__Written instruction__
Reproduce all of the lines below word for word, but leave the pictures out of your answer.

__Listing__
"""

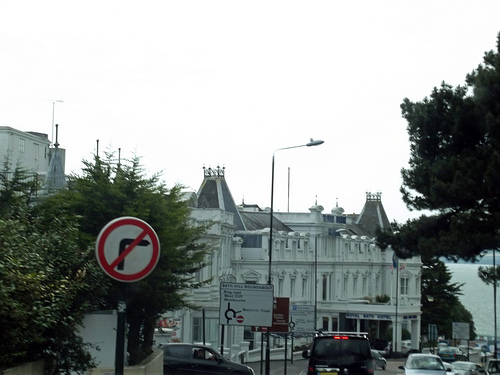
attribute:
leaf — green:
[16, 223, 23, 230]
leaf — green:
[429, 139, 440, 168]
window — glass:
[295, 236, 301, 248]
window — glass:
[284, 237, 290, 252]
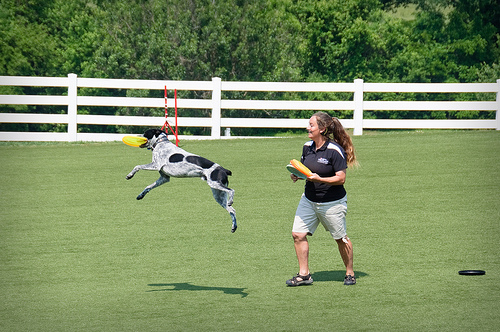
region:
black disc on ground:
[443, 251, 482, 255]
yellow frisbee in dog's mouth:
[107, 125, 174, 141]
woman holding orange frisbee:
[285, 151, 322, 188]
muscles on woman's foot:
[288, 240, 345, 256]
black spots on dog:
[157, 152, 197, 171]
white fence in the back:
[54, 50, 476, 162]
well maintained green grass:
[40, 239, 156, 300]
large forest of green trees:
[101, 10, 413, 93]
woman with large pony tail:
[318, 95, 371, 179]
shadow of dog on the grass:
[131, 255, 271, 300]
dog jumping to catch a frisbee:
[106, 109, 247, 242]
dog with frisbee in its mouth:
[110, 106, 177, 185]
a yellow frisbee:
[119, 130, 151, 160]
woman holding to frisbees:
[268, 142, 323, 194]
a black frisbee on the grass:
[438, 250, 498, 312]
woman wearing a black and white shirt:
[291, 136, 360, 201]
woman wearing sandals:
[284, 265, 373, 306]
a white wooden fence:
[10, 61, 471, 123]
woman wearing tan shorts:
[283, 192, 355, 244]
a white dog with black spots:
[153, 132, 238, 209]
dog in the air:
[104, 118, 239, 230]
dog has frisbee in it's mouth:
[110, 108, 170, 161]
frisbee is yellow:
[110, 123, 162, 165]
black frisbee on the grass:
[430, 248, 492, 298]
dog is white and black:
[141, 137, 257, 228]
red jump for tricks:
[152, 80, 189, 142]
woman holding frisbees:
[282, 153, 334, 200]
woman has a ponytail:
[322, 116, 368, 166]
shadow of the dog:
[151, 255, 250, 316]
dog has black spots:
[138, 112, 238, 190]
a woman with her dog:
[107, 63, 386, 304]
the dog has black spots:
[119, 110, 249, 250]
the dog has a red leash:
[114, 71, 193, 175]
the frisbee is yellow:
[109, 121, 158, 158]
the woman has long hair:
[294, 103, 365, 193]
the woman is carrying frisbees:
[272, 107, 367, 193]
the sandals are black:
[274, 251, 379, 296]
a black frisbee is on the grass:
[442, 246, 495, 297]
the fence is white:
[0, 54, 499, 162]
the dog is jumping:
[108, 63, 256, 276]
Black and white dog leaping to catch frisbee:
[123, 125, 238, 231]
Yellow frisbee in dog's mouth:
[120, 130, 150, 150]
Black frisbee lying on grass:
[453, 261, 489, 281]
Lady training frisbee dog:
[282, 110, 357, 285]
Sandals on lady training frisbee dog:
[281, 267, 312, 282]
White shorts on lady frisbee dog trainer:
[291, 191, 351, 236]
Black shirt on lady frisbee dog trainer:
[295, 141, 345, 201]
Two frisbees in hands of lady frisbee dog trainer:
[285, 155, 315, 181]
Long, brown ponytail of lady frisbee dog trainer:
[332, 111, 354, 162]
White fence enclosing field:
[0, 72, 499, 143]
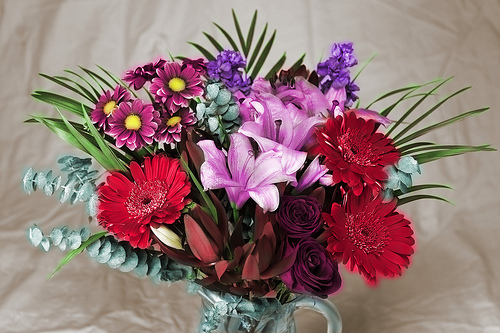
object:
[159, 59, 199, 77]
petals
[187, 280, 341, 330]
glass jug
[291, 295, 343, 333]
handle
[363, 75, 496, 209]
blades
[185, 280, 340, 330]
pitcher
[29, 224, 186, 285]
blue plant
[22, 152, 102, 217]
blue plant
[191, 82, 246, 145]
blue plant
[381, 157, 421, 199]
blue plant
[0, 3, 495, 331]
fabric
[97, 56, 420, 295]
flower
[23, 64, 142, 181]
leaves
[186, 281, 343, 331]
pitcher vase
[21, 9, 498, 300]
arrangement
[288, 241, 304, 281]
petals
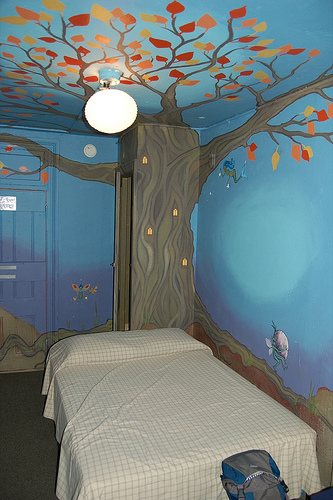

"""

__Exercise result__
attribute:
leaf — green:
[16, 223, 23, 230]
leaf — green:
[429, 139, 440, 168]
window — glass:
[295, 236, 301, 248]
window — glass:
[284, 237, 290, 252]
region:
black disc on ground:
[443, 251, 482, 255]
yellow frisbee in dog's mouth:
[107, 125, 174, 141]
woman holding orange frisbee:
[285, 151, 322, 188]
muscles on woman's foot:
[288, 240, 345, 256]
black spots on dog:
[157, 152, 197, 171]
white fence in the back:
[54, 50, 476, 162]
well maintained green grass:
[40, 239, 156, 300]
large forest of green trees:
[101, 10, 413, 93]
woman with large pony tail:
[318, 95, 371, 179]
shadow of dog on the grass:
[131, 255, 271, 300]
dog jumping to catch a frisbee:
[106, 109, 247, 242]
dog with frisbee in its mouth:
[110, 106, 177, 185]
a yellow frisbee:
[119, 130, 151, 160]
woman holding to frisbees:
[268, 142, 323, 194]
a black frisbee on the grass:
[438, 250, 498, 312]
woman wearing a black and white shirt:
[291, 136, 360, 201]
woman wearing sandals:
[284, 265, 373, 306]
a white wooden fence:
[10, 61, 471, 123]
woman wearing tan shorts:
[283, 192, 355, 244]
a white dog with black spots:
[153, 132, 238, 209]
dog in the air:
[104, 118, 239, 230]
dog has frisbee in it's mouth:
[110, 108, 170, 161]
frisbee is yellow:
[110, 123, 162, 165]
black frisbee on the grass:
[430, 248, 492, 298]
dog is white and black:
[141, 137, 257, 228]
red jump for tricks:
[152, 80, 189, 142]
woman holding frisbees:
[282, 153, 334, 200]
woman has a ponytail:
[322, 116, 368, 166]
shadow of the dog:
[151, 255, 250, 316]
dog has black spots:
[138, 112, 238, 190]
a woman with her dog:
[107, 63, 386, 304]
the dog has black spots:
[119, 110, 249, 250]
the dog has a red leash:
[114, 71, 193, 175]
the frisbee is yellow:
[109, 121, 158, 158]
the woman has long hair:
[294, 103, 365, 193]
the woman is carrying frisbees:
[272, 107, 367, 193]
the sandals are black:
[274, 251, 379, 296]
a black frisbee is on the grass:
[442, 246, 495, 297]
the fence is white:
[0, 54, 499, 162]
the dog is jumping:
[108, 63, 256, 276]
Black and white dog leaping to catch frisbee:
[123, 125, 238, 231]
Yellow frisbee in dog's mouth:
[120, 130, 150, 150]
Black frisbee lying on grass:
[453, 261, 489, 281]
Lady training frisbee dog:
[282, 110, 357, 285]
Sandals on lady training frisbee dog:
[281, 267, 312, 282]
White shorts on lady frisbee dog trainer:
[291, 191, 351, 236]
Black shirt on lady frisbee dog trainer:
[295, 141, 345, 201]
Two frisbees in hands of lady frisbee dog trainer:
[285, 155, 315, 181]
Long, brown ponytail of lady frisbee dog trainer:
[332, 111, 354, 162]
White fence enclosing field:
[0, 72, 499, 143]
object:
[159, 59, 199, 77]
petals
[187, 280, 341, 330]
glass jug
[291, 295, 343, 333]
handle
[363, 75, 496, 209]
blades
[185, 280, 340, 330]
pitcher
[29, 224, 186, 285]
blue plant
[22, 152, 102, 217]
blue plant
[191, 82, 246, 145]
blue plant
[381, 157, 421, 199]
blue plant
[0, 3, 495, 331]
fabric
[97, 56, 420, 295]
flower
[23, 64, 142, 181]
leaves
[186, 281, 343, 331]
pitcher vase
[21, 9, 498, 300]
arrangement
[288, 241, 304, 281]
petals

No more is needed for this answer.